Hey everyone, thank you so much for joining us. I am here with Anthony. Hey Anthony, how are you?

Anthony: 

Hey, I’m great. What about you?

Debbie: 

I am doing well. Thank you so much for joining us. So, before we get to your awesome tips, can you give us a little bit more background about you and why you live an offbeat life?

Anthony:  

I’m a freelancer and I have been one since 2015. I live in Venezuela and things here aren’t very easy. So, the best way to go forward and to be successful is to have an online job such as a freelance job.

Debbie:  

And what type of freelance work do you do so that you’re able to travel to all of these different countries?

Anthony: 

Well, I love writing. Writing is my passion. I have a lot of interesting projects and ideas. I am a fiction writer, a copywriter, and a content writer. My career is actually a chemical as a chemical engineer, but it’s not my favorite thing. Writing is my passion for sure.

Debbie:   

How did you actually go and transition from being a chemical engineer to, now, being a full-time writer? And becoming a freelancer?

- _Problem set_
1. Reproduce the freelancing interview from "Hey, I’m great." to "these different countries?".
2. Write the next part of the freelancing interview, beginning after its final line.

- _Data excerpts_

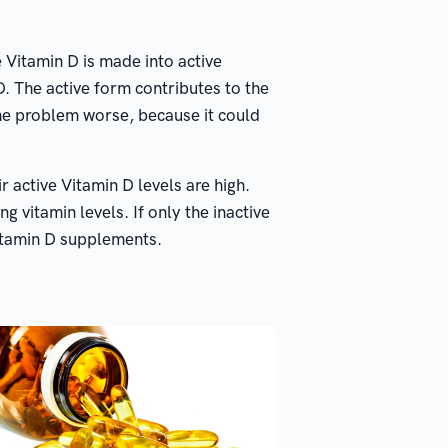
 Vitamin D is made into active
 D. The active form contributes to the
the problem worse, because it could
 active Vitamin D levels are high.
 vitamin levels. If only the inactive
 Vitamin D supplements.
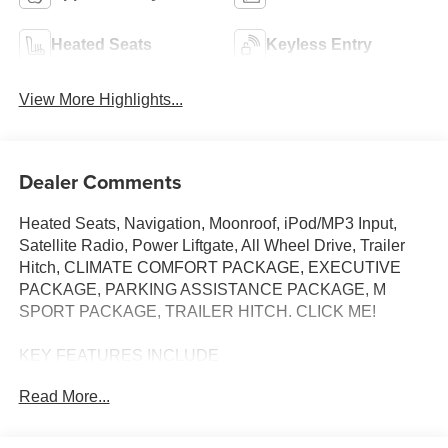
Heated Seats
Keyless Entry
View More Highlights...
Dealer Comments
Heated Seats, Navigation, Moonroof, iPod/MP3 Input,
Satellite Radio, Power Liftgate, All Wheel Drive, Trailer
Hitch, CLIMATE COMFORT PACKAGE, EXECUTIVE
PACKAGE, PARKING ASSISTANCE PACKAGE, M
SPORT PACKAGE, TRAILER HITCH. CLICK ME!
KEY FEATURES INCLUDE
All Wheel Drive, Power Liftgate, Turbocharged, Satellite
Read More...
Radio, iPod/MP3 Input BMW xDrive40i with Dravit Grey
Metallic exterior and Black interior features a Straight 6
Cylinder Engine with 375 HP at 5200 RPM*.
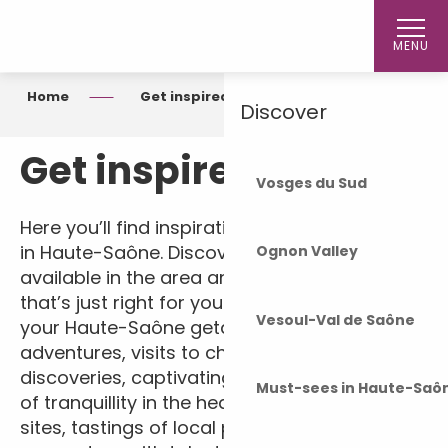
Aller
Home
au
MENU
contenu
principal
Home
Get inspired
Discover
Get inspired
Vosges du Sud
Here you’ll find inspiration for your next stay
in Haute-Saône. Discover the experiences
Ognon Valley
available in the area and plan a holiday
that’s just right for you. On the agenda for
Vesoul-Val de Saône
your Haute-Saône getaway: outdoor
adventures, visits to châteaux, cultural
discoveries, captivating museums, moments
Must-sees in Haute-Saô
of tranquillity in the heart of unspoilt natural
sites, tastings of local produce and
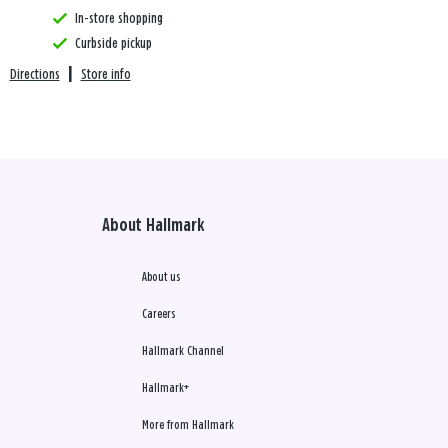
In-store shopping
Curbside pickup
Directions
|
Store info
About Hallmark
About us
Careers
Hallmark Channel
Hallmark+
More from Hallmark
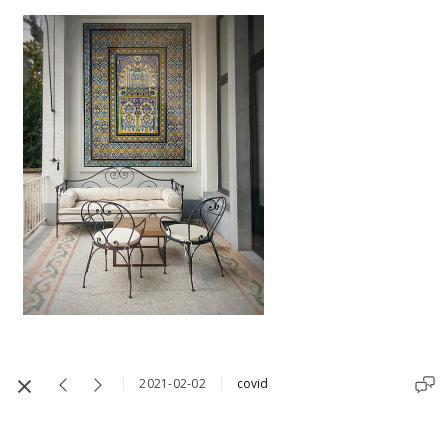
2021-02-02
covid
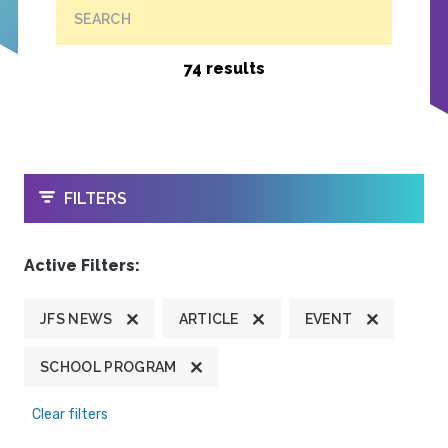
SEARCH
74 results
OPEN
FILTERS
Active Filters:
JFS NEWS
ARTICLE
EVENT
SCHOOL PROGRAM
Clear filters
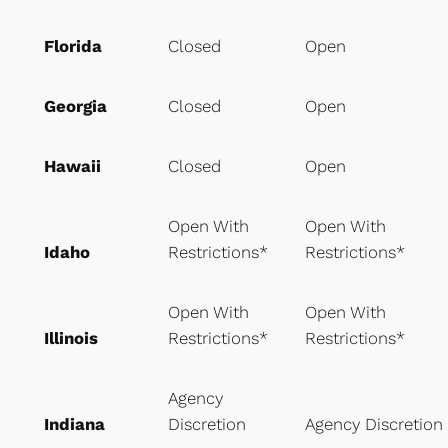
Florida
Closed
Open
Georgia
Closed
Open
Hawaii
Closed
Open
Open With
Open With
Idaho
Restrictions*
Restrictions*
Open With
Open With
Illinois
Restrictions*
Restrictions*
Agency
Indiana
Discretion
Agency Discretion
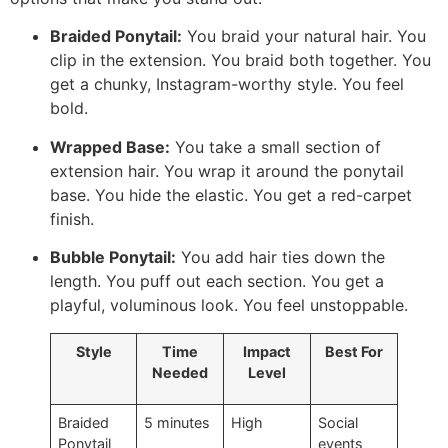
Braided Ponytail:
You braid your natural hair. You
clip in the extension. You braid both together. You
get a chunky, Instagram-worthy style. You feel
bold.
Wrapped Base:
You take a small section of
extension hair. You wrap it around the ponytail
base. You hide the elastic. You get a red-carpet
finish.
Bubble Ponytail:
You add hair ties down the
length. You puff out each section. You get a
playful, voluminous look. You feel unstoppable.
Style
Time
Impact
Best For
Needed
Level
Braided
5 minutes
High
Social
Ponytail
events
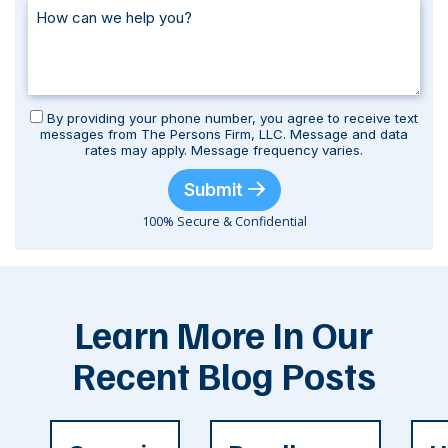
By providing your phone number, you agree to receive text
messages from The Persons Firm, LLC. Message and data
rates may apply. Message frequency varies.
Submit
100% Secure & Confidential
Learn More In Our
Recent Blog Posts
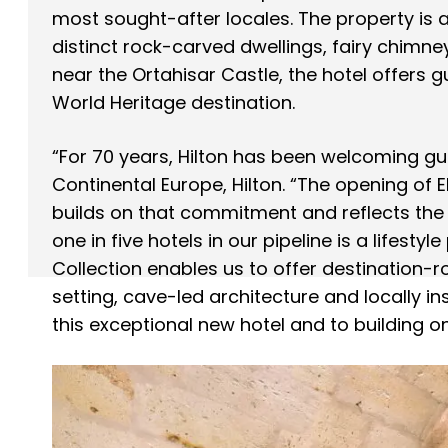
most sought-after locales. The property is a
distinct rock-carved dwellings, fairy chimne
near the Ortahisar Castle, the hotel offers g
World Heritage destination.
“For 70 years, Hilton has been welcoming g
Continental Europe, Hilton. “The opening of 
builds on that commitment and reflects the 
one in five hotels in our pipeline is a lifestyl
Collection enables us to offer destination-
setting, cave-led architecture and locally i
this exceptional new hotel and to building on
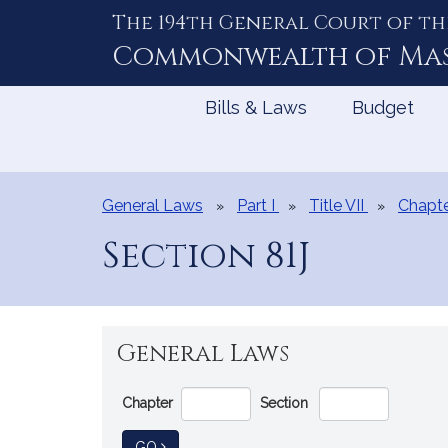
The 194th General Court of th
Skip
to
Commonwealth of
Ma
Content
Bills & Laws
Budget
General Laws
Part I
Title VII
Chapte
Section 81J
General Laws
Go
Chapter
Section
Directly
to
TO GENERAL LAW
GO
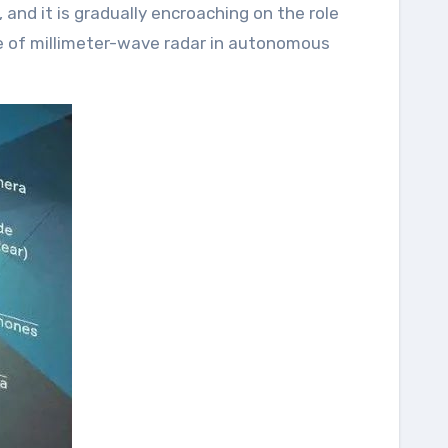
nd it is gradually encroaching on the role
ole of millimeter-wave radar in autonomous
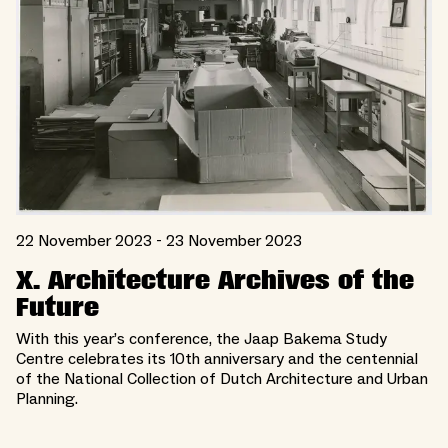
22 November 2023 - 23 November 2023
X. Architecture Archives of the
Future
With this year’s conference, the Jaap Bakema Study
Centre celebrates its 10th anniversary and the centennial
of the National Collection of Dutch Architecture and Urban
Planning.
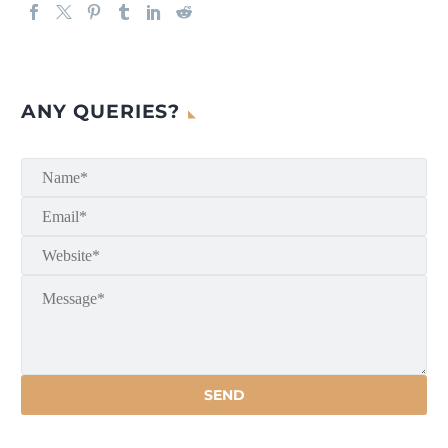
ANY QUERIES?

- _Answers for this exercise_
1.
Hey, I’m great. What about you?

Debbie: 

I am doing well. Thank you so much for joining us. So, before we get to your awesome tips, can you give us a little bit more background about you and why you live an offbeat life?

Anthony:  

I’m a freelancer and I have been one since 2015. I live in Venezuela and things here aren’t very easy. So, the best way to go forward and to be successful is to have an online job such as a freelance job.

Debbie:  

And what type of freelance work do you do so that you’re able to travel to all of these different countries?

2.
Anthony:  

To be honest, it’s not easy when you don’t like what you studied, it’s not easy when you’re doing something that you’re not too passionate about. I’ve always loved writing. It’s what moves me, moves my emotions. And I’ve always wanted to write a book and that’s what I’m doing right now, actually, I’m writing books. So, among other things, I love it. I really love it.

Debbie:   

Was it an easy transition for you or did you have any doubts beforehand, before leaving a job or you know, you pretty much went to school for so long to be able to do this and then, all of a sudden you just left it and then did something completely different to what you knew.

how to freelance

Anthony:

It’s a good question. The thing is when you work as a chemical engineer, I mean studying, maybe you won’t know exactly what career is about and maybe you say, “Hey, let’s give it a shot”. But then, when you start working as one and you realize that you don’t want to be claiming on distillation towers or checking measurements on storage tanks, and then you realize, “No, this is not for me. I want to write, I want to do what I’ve always wanted to do”. There’s a chance now to make a lot of money or at least enough money. I mean, it’s not only about the money, it’s about finding something that you enjoy and that you can do online from your home. So, that’s basically what moved me.

Debbie:  

When you finally decided that you had to do this, you wanted to pursue something that you were really passionate about. One of the things that most people always worry about is how much should they have saved in order to leave this and be comfortable and not panic. Did you actually save anything before you set off to be a freelancer and how did you actually make that last if you did?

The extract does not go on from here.